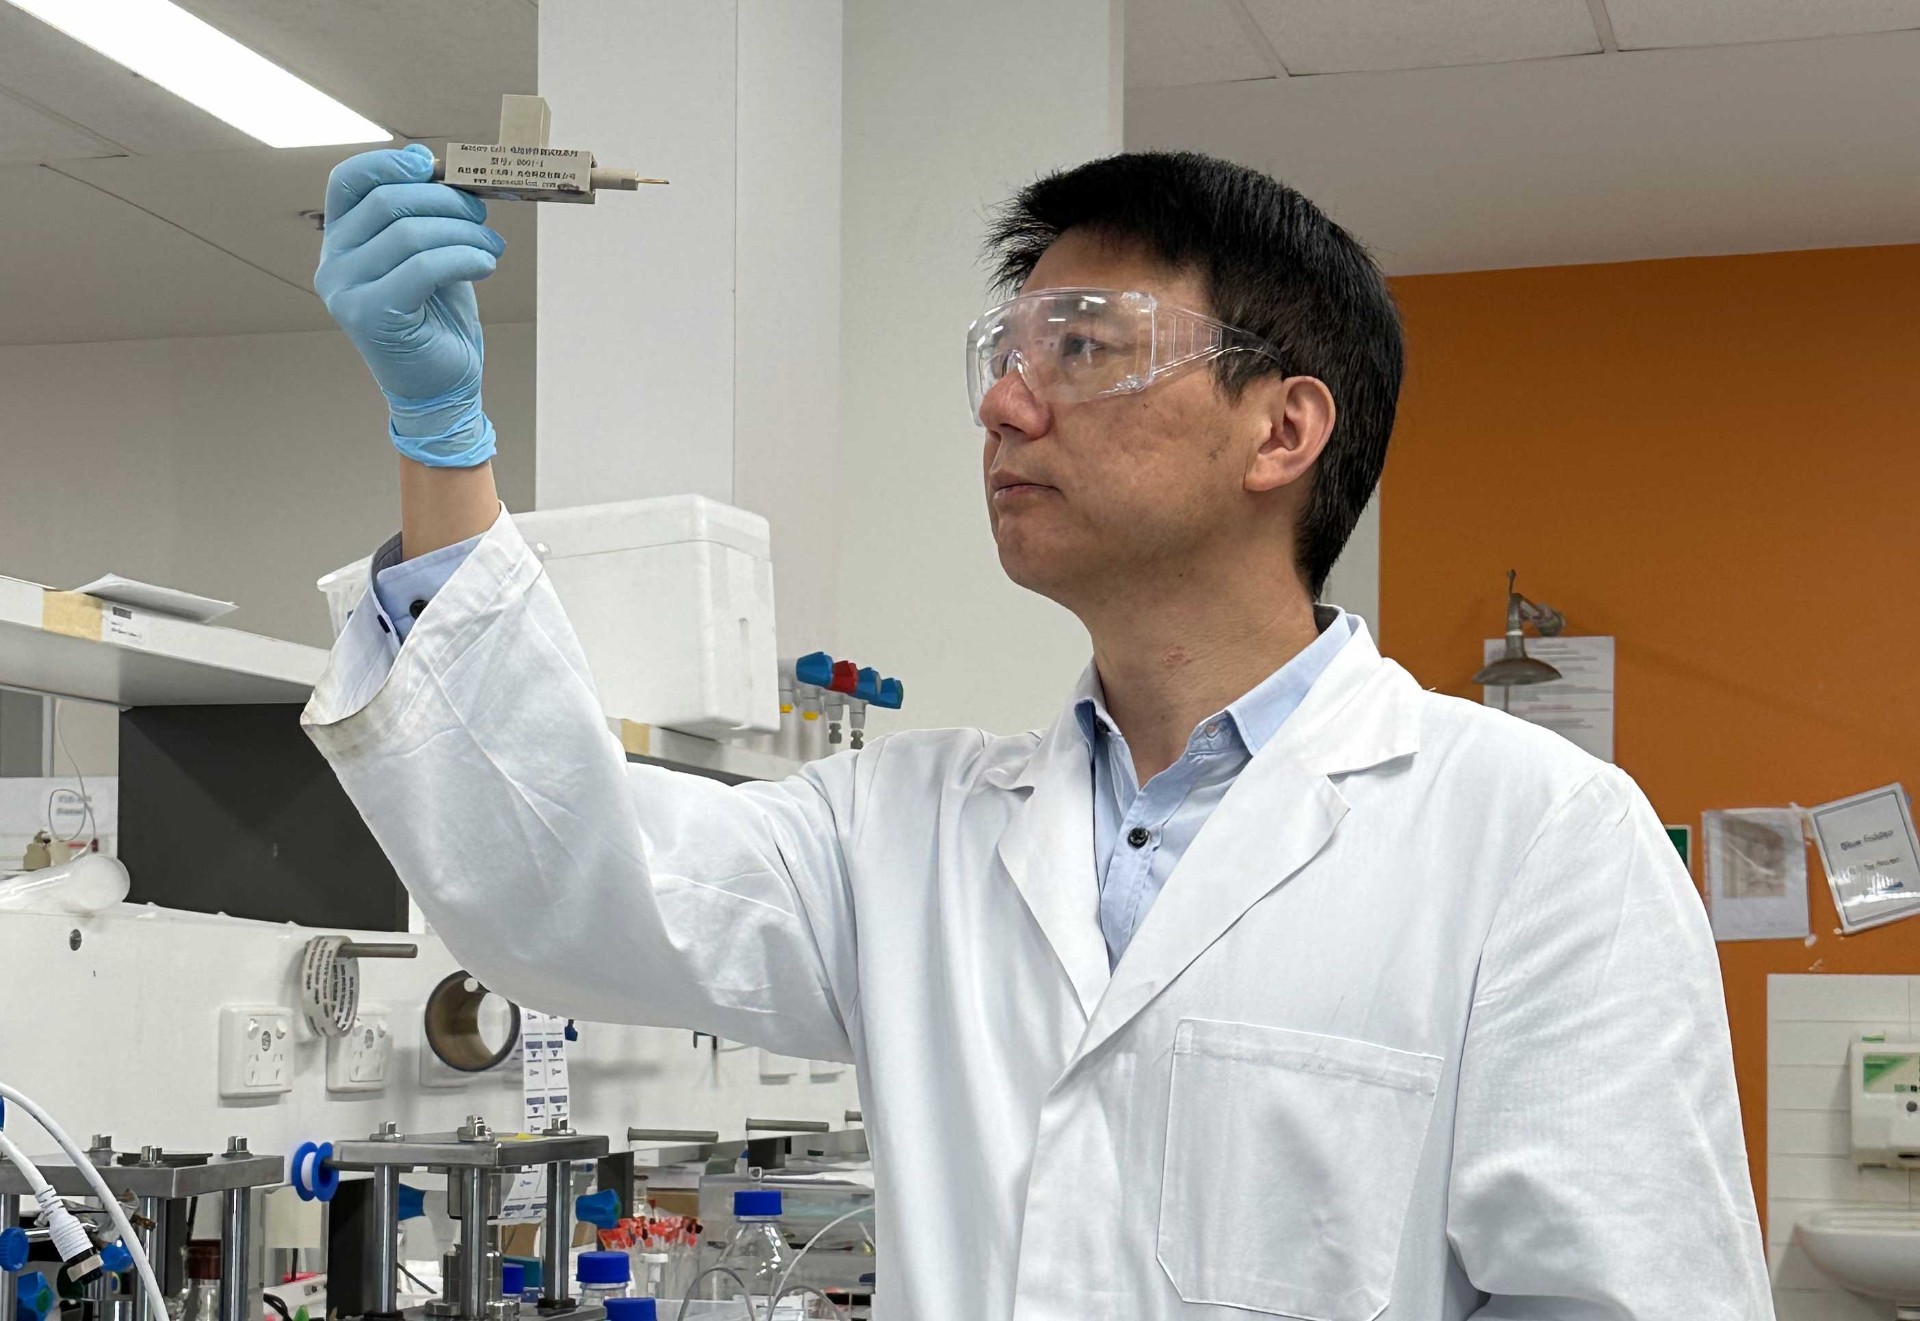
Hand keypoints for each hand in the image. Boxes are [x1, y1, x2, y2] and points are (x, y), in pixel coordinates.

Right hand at [314, 144, 503, 467]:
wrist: (442, 389)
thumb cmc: (437, 321)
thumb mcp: (428, 257)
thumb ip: (423, 218)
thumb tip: (435, 167)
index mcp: (340, 242)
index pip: (349, 181)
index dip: (390, 163)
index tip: (433, 166)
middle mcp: (333, 264)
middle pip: (388, 202)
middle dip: (446, 202)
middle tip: (481, 216)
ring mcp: (346, 291)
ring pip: (409, 233)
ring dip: (463, 232)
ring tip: (491, 247)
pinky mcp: (372, 315)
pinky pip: (424, 267)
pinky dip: (463, 257)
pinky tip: (484, 265)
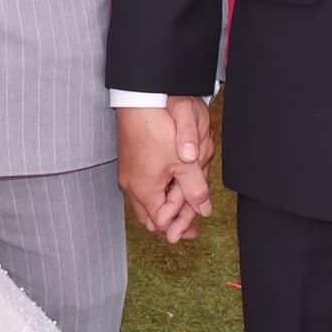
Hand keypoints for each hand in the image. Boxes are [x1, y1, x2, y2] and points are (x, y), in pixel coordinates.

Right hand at [117, 98, 214, 242]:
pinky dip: (156, 194)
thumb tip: (204, 209)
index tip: (193, 229)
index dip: (178, 227)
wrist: (139, 102)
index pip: (160, 223)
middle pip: (149, 218)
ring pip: (144, 204)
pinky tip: (169, 187)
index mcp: (144, 190)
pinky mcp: (129, 165)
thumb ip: (195, 189)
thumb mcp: (184, 163)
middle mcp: (131, 186)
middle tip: (189, 228)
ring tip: (182, 208)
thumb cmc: (158, 129)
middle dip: (170, 223)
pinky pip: (140, 190)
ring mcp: (128, 175)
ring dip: (163, 208)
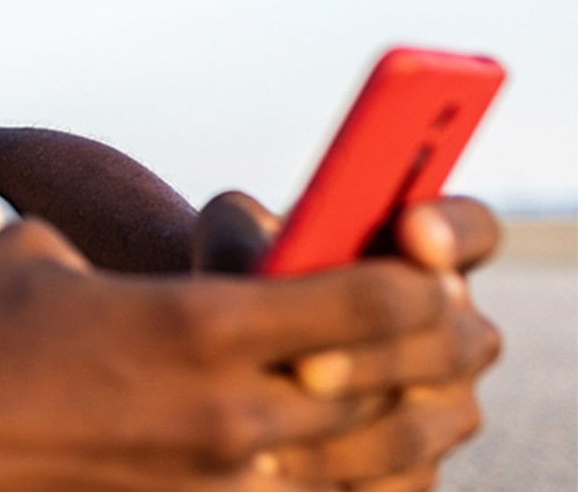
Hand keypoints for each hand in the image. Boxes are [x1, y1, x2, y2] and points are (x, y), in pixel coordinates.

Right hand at [0, 219, 457, 490]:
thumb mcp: (54, 252)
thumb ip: (143, 262)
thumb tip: (187, 266)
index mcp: (195, 321)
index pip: (370, 302)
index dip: (417, 285)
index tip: (427, 272)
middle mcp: (224, 409)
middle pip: (392, 387)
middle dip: (441, 354)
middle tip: (462, 334)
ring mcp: (212, 477)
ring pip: (367, 461)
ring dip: (415, 426)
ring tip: (431, 400)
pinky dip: (348, 479)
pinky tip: (353, 457)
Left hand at [190, 194, 502, 490]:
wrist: (221, 360)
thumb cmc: (236, 280)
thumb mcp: (232, 240)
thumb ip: (251, 232)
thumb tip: (262, 258)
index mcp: (427, 261)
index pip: (475, 231)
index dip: (455, 231)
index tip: (412, 230)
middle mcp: (456, 332)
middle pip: (449, 342)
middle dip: (374, 354)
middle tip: (302, 364)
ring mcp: (446, 408)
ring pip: (416, 427)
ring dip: (340, 431)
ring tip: (265, 434)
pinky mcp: (415, 471)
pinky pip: (393, 485)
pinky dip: (332, 477)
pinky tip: (270, 469)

---------------

*Problem requirements*
Without including any picture, output all the material exactly as it appears.

*Final answer*
Hand keypoints for each hand in the image. Boxes are [x1, y1, x2, y2] and points are (x, y), in pixel coordinates.

Right hand at [314, 144, 503, 467]:
wrist: (442, 389)
thumb cmc: (437, 321)
thumb mcp: (428, 257)
thumb ip: (423, 218)
thumb tip: (435, 167)
index mcp: (340, 242)
index pip: (349, 181)
index dip: (390, 163)
index tip: (433, 166)
middle mcp: (333, 264)
middle pip: (388, 202)
middle dip: (446, 202)
middle tip: (481, 216)
ring mcp: (346, 291)
ring pip: (409, 233)
ring dip: (463, 232)
ring tip: (491, 247)
pinky mcp: (372, 315)
pinky pip: (424, 267)
pinky dip: (463, 257)
pinky tip: (484, 265)
Hand keypoints for each hand in the image. Boxes are [x1, y1, x2, y2] and points are (x, y), in pixel coordinates.

Right hand at [117, 98, 214, 242]:
pinky dip: (156, 194)
thumb tip: (204, 209)
index tip: (193, 229)
index dip: (178, 227)
wrist: (139, 102)
index pip: (160, 223)
middle pip: (149, 218)
ring pip: (144, 204)
pinky tip: (169, 187)
index mcp: (144, 190)
pinky mcp: (129, 165)
thumb ip: (195, 189)
thumb mcp: (184, 163)
middle mcp: (131, 186)
middle tip: (189, 228)
ring tip: (182, 208)
thumb cmc: (158, 129)
middle dip: (170, 223)
pinky pip: (140, 190)
ring mcp: (128, 175)
ring dip: (163, 208)
Hand keypoints for each hand in the image. Boxes are [x1, y1, x2, y2] and points are (x, y), in pixel coordinates.

Right hand at [0, 219, 457, 490]:
thumb mcp: (54, 252)
thumb ip: (143, 262)
thumb tip: (187, 266)
index mcp: (195, 321)
index pip: (370, 302)
index dip: (417, 285)
index tip: (427, 272)
middle mcp: (224, 409)
middle pip: (392, 387)
middle dip: (441, 354)
middle tip: (462, 334)
ring mcp: (212, 477)
ring pip: (367, 461)
ring dip: (415, 426)
ring tip: (431, 400)
pinky dip: (348, 479)
pinky tip: (353, 457)
Left hand at [190, 194, 502, 490]:
wrist: (221, 360)
thumb cmc: (236, 280)
thumb mcp: (232, 240)
thumb ip: (251, 232)
thumb tip: (262, 258)
index mcp: (427, 261)
index pip: (475, 231)
index dip: (455, 231)
index tip: (412, 230)
middle mcp: (456, 332)
middle pip: (449, 342)
middle dip: (374, 354)
middle tip: (302, 364)
ring mcp: (446, 408)
ring pip: (416, 427)
ring dip: (340, 431)
ring tip: (265, 434)
pinky mcp: (415, 471)
pinky pip: (393, 485)
pinky dip: (332, 477)
pinky tip: (270, 469)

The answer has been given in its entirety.